On my last visit, I got the worst flu of my adult life; flu so bad it must have been shark flu, at least. A perfect storm of construction dust, being frozen to the bone day and night (Hunan people, thinking they live in the south, don't believe in indoor heating) and a death-walk among people spitting incessantly was unleashed on my immune system, knocking it to the ground, stomping on its face and laughing.
In bed shaking with fever after the terrible, freezing, two-day journey home to Hong Kong, my thoughts turned to the Long March. How the hell had as many as 6,000 of the 86,000 Red Army marchers survived? I couldn't even manage a single day of trekking in the scraggy, foggy mountains of Zhangjiajie while breathing in noxious fumes before I collapsed, whereas those Long Marchers were at it for a whole year! And while wearing, presumably, crappy shoes and clothes, sleeping outside, trudging through snow, being bombarded by the Nationalists and starving.
Although the numbers vary significantly depending on the source, it seems that fewer than 10 per cent of those who set out in October 1934 made it to Shaanxi province after this terrible 6,000km to 9,000km (depending on the source) trek. Evidently Mao was one of them.
Mao was made of steel; that's how he survived to enable China to be dirt poor for another generation or two. Interestingly, several biographies I have read about this epic walk claim that Mao was often carried, lying on a litter, across the most difficult mountain passes. For years I thought that surely couldn't be. One, because as such a great leader he must have walked prominently, setting a good example, and two, because how would it even be possible to carry a man that big across such terrain?

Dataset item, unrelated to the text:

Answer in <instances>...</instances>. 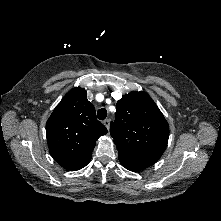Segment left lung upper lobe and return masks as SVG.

But when I arrived in Hunan I realised, halfway up the steepest part of a four-hour hike, that carrying people with workable legs is indeed a thing. My friend F and I were confronted by an army of carriers so persistent that we were tempted to pay them 100 yuan (HK$120) to haul us along, just to stop them haranguing us.
If we had done so, perhaps I would have avoided the flu. It worked for Mao, didn't it?